Labor Day 2013
Recently Sylvester Stallone was being interviewed about “Rocky The Musical.” Stallone is producing this show and was asked about the viability of a fight story being made into a musical. “Rocky was never about boxing, it is about a man getting his piece of dignity” was Stallone’s reply. Dignity, I mused to myself, what could be more important?
This country’s existence came about for that very purpose. We celebrate that aspect of American life, and lately it has been undermined.
Built into the documents that frame our nation’s purpose are words that inspire us. America has never been perfect in its execution of stated ideals, but over time, life has gotten better. Even as we acknowledge that we often take three steps forward and two steps back, we are reassured. However there is a force out there that endangers our nation’s freedom. It threatens freedom around the world as well, and that force is the stateless corporation.
The major corporations of the world call themselves multi-national. That phrase is not accurate, a better term is “Stateless Corporations,” that is to say they have no loyalties to any nation. They pretty much operate outside the legal framework of any nation. Why this is dangerous and cannot be tolerated by the people I will go into later, but we the people have power in the hands that we have not fully exercised
Allow me to take you away from this thought for a moment and look at the writings of Alexis DeTocqueville. DeTocqueville, a Frenchman traveled through America writing about his observations of American life. Once, while he was a passenger on a river boat, he observed, on one side of the river there were slaves working on the river front, the other side of the river was a free state. The workers on the free state side were working at a fast pace and accomplishing much more than the slaves on the slave state side of the river. You can draw some conclusions about why the difference existed, and here is one.
Black people are lazy and/or stupid. The truth is that black people in slavery were neither lazy nor stupid; they merely did what they needed to do in order to survive. We don’t know what motivated the workers on the free side of the river, but they could probably take a day off if they needed to, the slave worked until dead, so what he did was pace himself, and that was a form of self preservation, and also resistance.
My point of that paragraph is to remind us that the oppressed have the ability to resist. The labor movement in this country has been systematically crushed by the weight of corporate greed and the cooperation of a wholly purchased government. Organized labor today is a mere shadow of what it used to be, but bear this in mind. It is labor that physically built this country. The more we oppress labor the less gets done.

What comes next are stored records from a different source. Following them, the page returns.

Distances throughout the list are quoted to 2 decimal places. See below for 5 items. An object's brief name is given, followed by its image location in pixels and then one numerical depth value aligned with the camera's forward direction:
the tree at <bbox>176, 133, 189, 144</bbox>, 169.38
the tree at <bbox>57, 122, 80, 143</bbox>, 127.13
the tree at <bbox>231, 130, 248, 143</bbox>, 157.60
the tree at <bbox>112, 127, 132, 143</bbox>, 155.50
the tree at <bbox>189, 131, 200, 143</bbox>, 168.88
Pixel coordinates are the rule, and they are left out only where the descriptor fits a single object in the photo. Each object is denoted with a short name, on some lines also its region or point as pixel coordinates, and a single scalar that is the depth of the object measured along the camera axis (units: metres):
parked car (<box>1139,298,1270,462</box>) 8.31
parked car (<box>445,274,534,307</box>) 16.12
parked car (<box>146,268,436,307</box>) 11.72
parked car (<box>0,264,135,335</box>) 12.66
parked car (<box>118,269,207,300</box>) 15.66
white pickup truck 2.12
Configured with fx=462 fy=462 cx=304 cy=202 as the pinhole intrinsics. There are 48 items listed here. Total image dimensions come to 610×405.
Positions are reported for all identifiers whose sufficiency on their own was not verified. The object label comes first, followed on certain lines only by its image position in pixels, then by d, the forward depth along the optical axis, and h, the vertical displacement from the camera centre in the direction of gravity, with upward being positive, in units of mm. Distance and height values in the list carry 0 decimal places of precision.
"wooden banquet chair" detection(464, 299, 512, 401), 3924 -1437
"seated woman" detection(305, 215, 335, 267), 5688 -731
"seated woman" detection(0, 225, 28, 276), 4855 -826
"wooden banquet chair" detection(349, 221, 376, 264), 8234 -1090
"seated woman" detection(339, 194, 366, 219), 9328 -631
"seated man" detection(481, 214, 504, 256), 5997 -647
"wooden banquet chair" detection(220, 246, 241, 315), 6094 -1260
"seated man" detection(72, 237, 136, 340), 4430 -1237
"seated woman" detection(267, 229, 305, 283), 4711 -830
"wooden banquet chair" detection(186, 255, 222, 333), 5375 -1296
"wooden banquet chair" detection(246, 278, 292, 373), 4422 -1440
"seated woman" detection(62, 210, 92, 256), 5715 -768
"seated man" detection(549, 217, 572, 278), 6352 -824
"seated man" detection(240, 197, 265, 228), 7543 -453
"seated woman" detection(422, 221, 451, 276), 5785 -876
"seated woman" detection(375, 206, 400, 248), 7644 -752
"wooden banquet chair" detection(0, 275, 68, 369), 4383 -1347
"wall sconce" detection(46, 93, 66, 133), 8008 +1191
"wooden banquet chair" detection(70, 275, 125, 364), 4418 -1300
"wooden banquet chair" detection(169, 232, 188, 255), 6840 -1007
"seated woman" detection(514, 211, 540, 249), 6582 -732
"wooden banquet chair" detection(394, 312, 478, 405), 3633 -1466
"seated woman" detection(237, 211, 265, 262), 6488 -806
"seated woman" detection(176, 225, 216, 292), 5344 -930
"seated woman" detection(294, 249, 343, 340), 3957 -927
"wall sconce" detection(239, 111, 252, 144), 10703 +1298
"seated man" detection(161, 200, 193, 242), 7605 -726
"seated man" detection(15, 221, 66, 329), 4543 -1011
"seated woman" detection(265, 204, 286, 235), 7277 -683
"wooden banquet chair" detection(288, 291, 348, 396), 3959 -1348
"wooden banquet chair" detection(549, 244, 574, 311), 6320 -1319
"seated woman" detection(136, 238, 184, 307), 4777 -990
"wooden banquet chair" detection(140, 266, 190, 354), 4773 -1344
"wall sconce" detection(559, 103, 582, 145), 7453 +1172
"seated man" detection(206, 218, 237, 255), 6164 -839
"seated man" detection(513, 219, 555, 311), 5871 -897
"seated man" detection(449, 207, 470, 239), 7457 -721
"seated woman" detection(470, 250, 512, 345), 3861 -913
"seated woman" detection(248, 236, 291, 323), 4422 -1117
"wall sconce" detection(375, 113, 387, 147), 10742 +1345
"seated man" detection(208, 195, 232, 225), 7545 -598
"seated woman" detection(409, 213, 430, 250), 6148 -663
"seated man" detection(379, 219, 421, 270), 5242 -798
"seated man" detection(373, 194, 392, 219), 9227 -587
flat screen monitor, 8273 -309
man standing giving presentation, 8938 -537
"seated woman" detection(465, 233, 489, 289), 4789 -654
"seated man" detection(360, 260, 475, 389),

Presently we are standing on the broad shoulders of our parents and our grandparents. All of the great infrastructure that was built by them is now decaying. How will we ever pay for the rebuilding of this country when our people in Washington are triggering wars that cost us trillions of dollars? When will we, the laboring class refuse to go to war? When will we decide that my enemy is not who the federal government tells us it is? Maybe then, that good money can be redirected back to America’s needs. When will we again realize that labor is the key to sustainable growth? Capital investments in things that the population cannot afford will go nowhere.
Too many people equate the labor movement in terms of left wing politics. That notion is wrong. We, as a nation are a family, and no family leaves the least of its members behind. The collective blood sweat and tears of the laboring class made everything in this country that is of any value. If we leave them behind by allowing an ever increasing widening of the wealth disparity then we will become a modern feudal world. Without a living wage for workers we will cease to grow, and democracy cannot survive.